:: 処理対象データ

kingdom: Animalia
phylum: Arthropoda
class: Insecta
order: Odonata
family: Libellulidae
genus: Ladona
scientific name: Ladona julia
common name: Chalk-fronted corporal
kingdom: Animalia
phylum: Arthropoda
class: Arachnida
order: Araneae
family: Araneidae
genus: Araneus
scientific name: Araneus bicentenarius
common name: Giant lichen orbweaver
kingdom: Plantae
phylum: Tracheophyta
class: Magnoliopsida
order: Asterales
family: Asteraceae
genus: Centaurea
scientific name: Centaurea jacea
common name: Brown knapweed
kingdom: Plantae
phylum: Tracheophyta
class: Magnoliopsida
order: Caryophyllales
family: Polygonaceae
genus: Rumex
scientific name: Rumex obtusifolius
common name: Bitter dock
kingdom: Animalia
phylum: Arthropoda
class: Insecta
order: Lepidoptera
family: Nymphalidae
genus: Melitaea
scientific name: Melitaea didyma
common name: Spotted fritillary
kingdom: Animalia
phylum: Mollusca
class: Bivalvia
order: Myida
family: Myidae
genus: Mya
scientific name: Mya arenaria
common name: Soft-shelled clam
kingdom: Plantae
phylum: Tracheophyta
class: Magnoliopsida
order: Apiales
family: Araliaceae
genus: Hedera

::::

練習問題:
上のすべての行を、一字一句変えずに打ち直してもらえますか。

解答全文:
kingdom: Animalia
phylum: Arthropoda
class: Insecta
order: Odonata
family: Libellulidae
genus: Ladona
scientific name: Ladona julia
common name: Chalk-fronted corporal
kingdom: Animalia
phylum: Arthropoda
class: Arachnida
order: Araneae
family: Araneidae
genus: Araneus
scientific name: Araneus bicentenarius
common name: Giant lichen orbweaver
kingdom: Plantae
phylum: Tracheophyta
class: Magnoliopsida
order: Asterales
family: Asteraceae
genus: Centaurea
scientific name: Centaurea jacea
common name: Brown knapweed
kingdom: Plantae
phylum: Tracheophyta
class: Magnoliopsida
order: Caryophyllales
family: Polygonaceae
genus: Rumex
scientific name: Rumex obtusifolius
common name: Bitter dock
kingdom: Animalia
phylum: Arthropoda
class: Insecta
order: Lepidoptera
family: Nymphalidae
genus: Melitaea
scientific name: Melitaea didyma
common name: Spotted fritillary
kingdom: Animalia
phylum: Mollusca
class: Bivalvia
order: Myida
family: Myidae
genus: Mya
scientific name: Mya arenaria
common name: Soft-shelled clam
kingdom: Plantae
phylum: Tracheophyta
class: Magnoliopsida
order: Apiales
family: Araliaceae
genus: Hedera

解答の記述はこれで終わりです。